An “interplay” of climate change exacerbated heavy rainfall during the first two weeks of September 2023 in several countries across the Mediterranean, caused by low-pressure systems forming around a blocking high centred over the Netherlands.
This is according to World Weather Attribution (WWA), which notes that not all extreme weather events are caused or worsened by climate change.
But the researchers found that an event as extreme as the one observed over Libya has become up to 50 times more likely and up to 50% more intense compared with a 1.2C cooler climate, they said.
For the large region including Greece and parts of Bulgaria and Turkey, human-induced climate change made an event as extreme as the one observed up to 10 times more likely and up to 40% more intense, they said.
WWA is a non-profit group of researchers from institutions such as Imperial College London, The Royal Netherlands Meteorological Institute, the Laboratoire des Sciences du Climat et de l’Environnement and the Red Cross Red Crescent Climate Centre.
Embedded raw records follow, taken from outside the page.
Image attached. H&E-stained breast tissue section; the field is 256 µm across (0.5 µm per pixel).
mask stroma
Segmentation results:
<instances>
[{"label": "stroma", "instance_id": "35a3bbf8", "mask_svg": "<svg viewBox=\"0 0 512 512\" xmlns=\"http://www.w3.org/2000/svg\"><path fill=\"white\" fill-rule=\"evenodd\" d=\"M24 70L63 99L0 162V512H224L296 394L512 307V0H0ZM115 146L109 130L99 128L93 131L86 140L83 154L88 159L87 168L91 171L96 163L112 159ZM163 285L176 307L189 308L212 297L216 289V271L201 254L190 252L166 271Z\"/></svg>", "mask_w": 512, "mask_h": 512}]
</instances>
They found that severe flooding in Spain, Greece, Turkey, Bulgaria and Libya was caused by very heavy rainfall that fell, in the case of Spain in less than 24 hours, whereas it lasted 24 hours in Libya and up to four days over Greece and Türkiye.
WWA noted that on 3 September torrential rain fell within a few hours in Spain, followed by very heavy rain and floods caused by the low-pressure system “Daniel” in Greece and Bulgaria between 4 and 7 September, and devastating floods in Libya after very extreme rainfall during the 10th.
All three individual rainfall events caused severe flooding, submerging settlements and leaving thousands homeless and killing at least four people in Bulgaria, six in Spain, seven in Turkey and 17 in Greece.
Further, 3,958 casualties have been confirmed in the Libyan city of Derna alone, and an additional 170 fatalities elsewhere in the country, while more than 10,000 people are still missing after two major dams broke, said WWA.
The uncertainty in these estimates is high, they said, and encompass the possibility of no detectable change, “but there are multiple reasons we can be confident that climate change did make the events more likely”, they said. From theory we know that an increase in rainfall intensity of around 10% would be expected given current warming levels, so we could only report that there has been no change if there was a well-known dynamic process counteracting this effect, which there is not.